I'll probably come back and edit this comment tomorrow with a more coherent/comprehensive summary.
Still stuff left to do:
fuzzywuzzy_compatible
should probably be python_compatible
because we're also named fuzzywuzzy?tests are passing locally on nightly, its just intersperse giving us grief.
Let's see, what else...
Processor trait vs normalizers? Scorer vs calcs? Redefine misc utils in terms of primitives (i.e., full_process) Better defaults and docs on normalizes
A couple good normalizers plus grapheme segmentation is probably the best default, w/ codepoints segmentation an occasional perf boost.
I'm still not happy I can't easily represent the token set stuff and wonder if I can't unify that somehow.
Are there any other complex normalization sequences that would be useful to have default impls?
Welp, get_matching_blocks
has a bug. for the inputs "frodo baggin" and "samwise g" (after codepoint segmentation), it generates a bad item in the queue which causes debug assertions to panic.
I think this wasn't a problem in python because the python find_longest_match
does a weird iterative solution different from ours.
I think this wasn't a problem in python because the python find_longest_match does a weird iterative solution different from ours.
Not sure whether it helps, but here is my C++ implementation of get_matching_blocks. https://github.com/maxbachmann/rapidfuzz-cpp/blob/a494e5557087203f54e76e49815c68324114b9e5/rapidfuzz/details/matching_blocks.hpp#L58 It is essentially the Python implementation without all autojunk parts + hash maps to improve the performance
I haven't looked at it in a few days but the problem was one of (I can't remember which offhand)
debug_assert!(low1 <= high1);
debug_assert!(low2 <= high2);
debug_assert!(high1 <= shorter.len());
debug_assert!(high2 <= longer.len());
debug_assert!(high1 - low1 <= high2 - low2);
was failing. All of these ought to be maintained for each call to find_longest_match()
under the current implementation, I think.
I think your implementation suffers the same issue with
if ((spos + length) < a_high && (dpos + length) < b_high) {
queue.emplace_back(spos + length, a_high, dpos + length, b_high);
}
I have not looked at this since I noted it last week.

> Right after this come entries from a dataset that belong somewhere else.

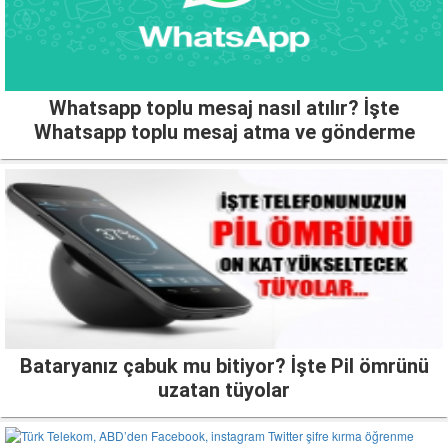
Whatsapp toplu mesaj nasıl atılır? İşte
Whatsapp toplu mesaj atma ve gönderme
Bataryanız çabuk mu bitiyor? İşte Pil ömrünü
uzatan tüyolar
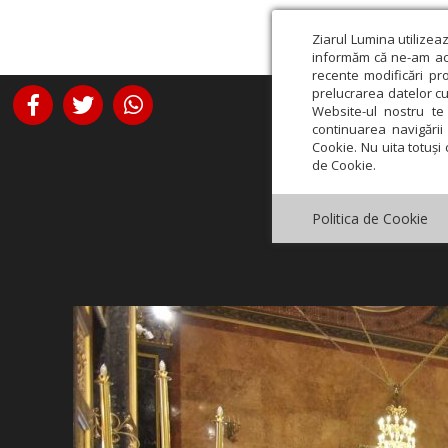
Ziarul Lumina utilizea
informăm că ne-am actu
recente modificări pr
prelucrarea datelor cu
Website-ul nostru te 
continuarea navigării 
Cookie. Nu uita totuși 
de Cookie.
Politica de Cookie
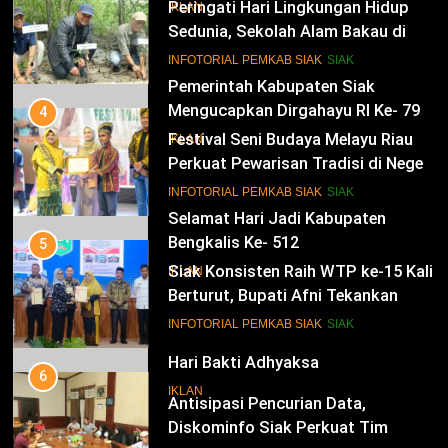
Selamat HUT RI Ke-79
Peringati Hari Lingkungan Hidup
IKLAN
Sedunia, Sekolah Alam Bakau di
Siak Cetak Generasi Penjaga
13
INFOTORIAL PEMKAB SIAK
SIAK
Pesisir
Pemerintah Kabupaten Siak
Mengucapkan Dirgahayu RI Ke- 79
4
Festival Seni Budaya Melayu Riau
IKLAN
Perkuat Pewarisan Tradisi di Negeri
Istana
14
INFOTORIAL PEMKAB SIAK
SIAK
Selamat Hari Jadi Kabupaten
Bengkalis Ke- 512
5
Siak Konsisten Raih WTP ke-15 Kali
IKLAN
Berturut, Bupati Afni Tekankan
Penguatan Tata Kelola Keuangan
15
INFOTORIAL PEMKAB SIAK
SIAK
Hari Bakti Adhyaksa
6
IKLAN
Antisipasi Pencurian Data,
Diskominfo Siak Perkuat Tim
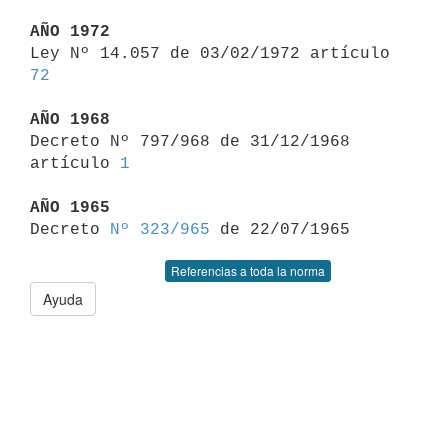
AÑO 1972

Ley Nº 14.057 de 03/02/1972 artículo 
72
AÑO 1968

Decreto Nº 797/968 de 31/12/1968 
artículo 
1
AÑO 1965

Decreto 
Nº 323/965
Referencias a toda la norma
Ayuda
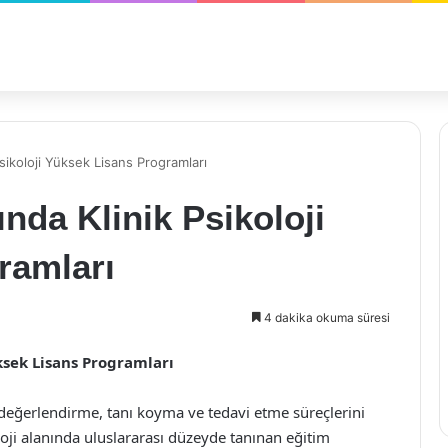
Psikoloji Yüksek Lisans Programları
ında Klinik Psikoloji
ramları
4 dakika okuma süresi
üksek Lisans Programları
nı değerlendirme, tanı koyma ve tedavi etme süreçlerini
oji alanında uluslararası düzeyde tanınan eğitim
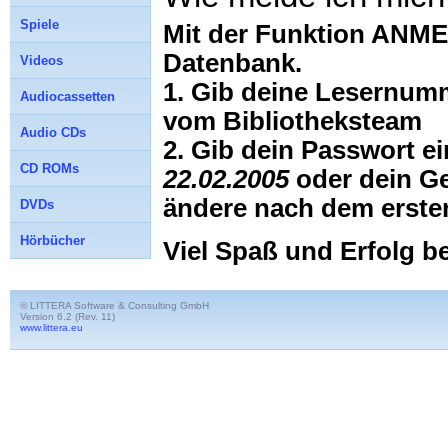
Spiele
Mit der Funktion ANME
Datenbank.
Videos
1. Gib deine Lesernum
Audiocassetten
vom Bibliotheksteam
Audio CDs
2. Gib dein Passwort e
CD ROMs
22.02.2005
oder dein G
ändere nach dem erste
DVDs
Hörbücher
Viel Spaß und Erfolg b
© LITTERA Software & Consulting GmbH
Version 6.2 (Rev. 11)
www.littera.eu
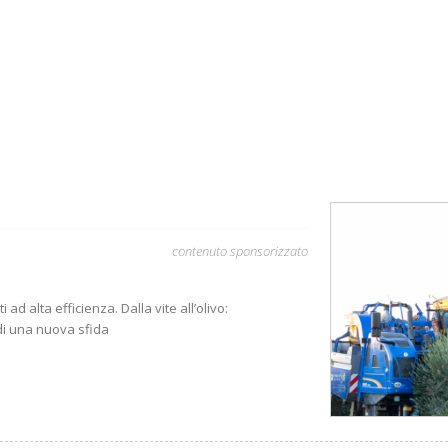
contenuto sponsorizzato
ad alta efficienza. Dalla vite all’olivo:
di una nuova sfida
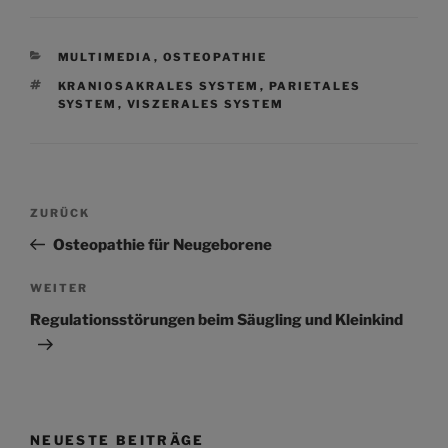
KATEGORIEN
MULTIMEDIA
,
OSTEOPATHIE
SCHLAGWÖRTER
KRANIOSAKRALES SYSTEM
,
PARIETALES
SYSTEM
,
VISZERALES SYSTEM
Beitragsnavigation
Vorheriger
ZURÜCK
Beitrag
Osteopathie für Neugeborene
Nächster
WEITER
Beitrag
Regulationsstörungen beim Säugling und Kleinkind
NEUESTE BEITRÄGE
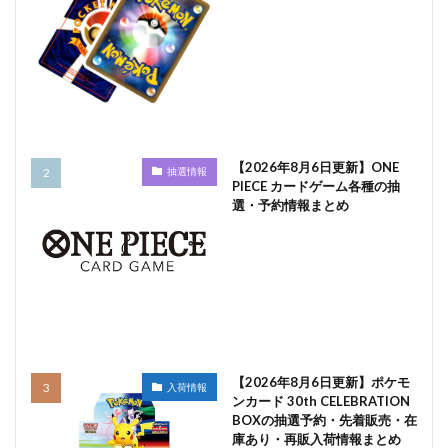
【2026年8月6日更新】ONE
抽選情報
PIECE カードゲーム各種の抽
選・予約情報まとめ
【2026年8月6日更新】ポケモ
入荷情報
ンカード 30th CELEBRATION
BOXの抽選予約・先着販売・在
庫あり・再販入荷情報まとめ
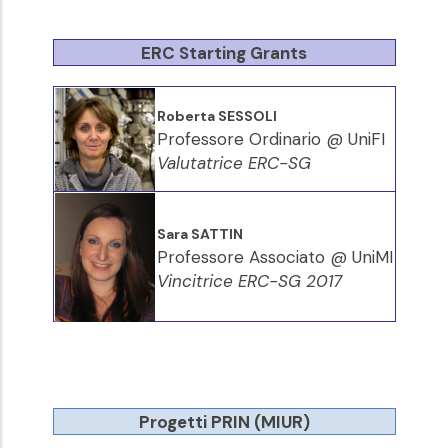
ERC Starting Grants
Roberta SESSOLI
Professore Ordinario @ UniFI
Valutatrice ERC-SG
Sara SATTIN
Professore Associato @ UniMI
Vincitrice ERC-SG 2017
Progetti PRIN (MIUR)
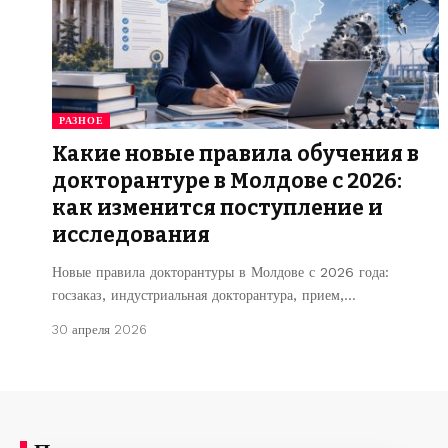
РАЗНОЕ
Какие новые правила обучения в
докторантуре в Молдове с 2026:
как изменится поступление и
исследования
Новые правила докторантуры в Молдове с 2026 года:
госзаказ, индустриальная докторантура, прием,…
30 апреля 2026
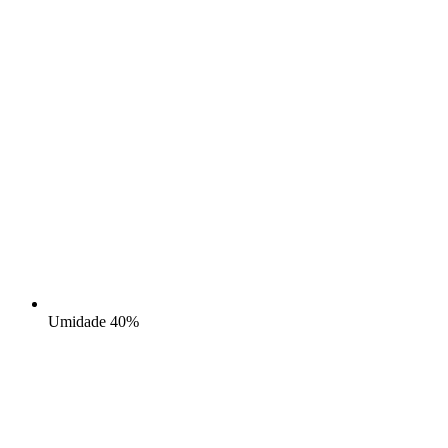
Umidade
40%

I will test this in my implementation. However this is directly taken from the Python implementation (and appears to be the same in your implementation as well). I would personally assume the bug is somewhere in find_longest_match, since there your using quite a different implementation. RapidFuzz uses pretty much the same implementation as Difflib in there, but since I do not use the auto junk feature I was able to get rid of the hashmap b2j
if (length) {
if (a_low < spos && b_low < dpos) {
queue.emplace_back(a_low, spos, b_low, dpos);
}
if ((spos + length) < a_high && (dpos + length) < b_high) {
queue.emplace_back(spos + length, a_high, dpos + length, b_high);
}
matching_blocks_pass1.emplace_back(spos, dpos, length);
}
if k: # if k is 0, there was no matching block
matching_blocks.append(x)
if alo < i and blo < j:
queue.append((alo, i, blo, j))
if i+k < ahi and j+k < bhi:
queue.append((i+k, ahi, j+k, bhi))
fixes #24 fixes #22 fixes #20 fixes #7 (mostly - once you have extractWithoutOrder, the rest are basically just 'get top N' which can be done by callers)
6 might or might not make it depending on the wratio cleanups.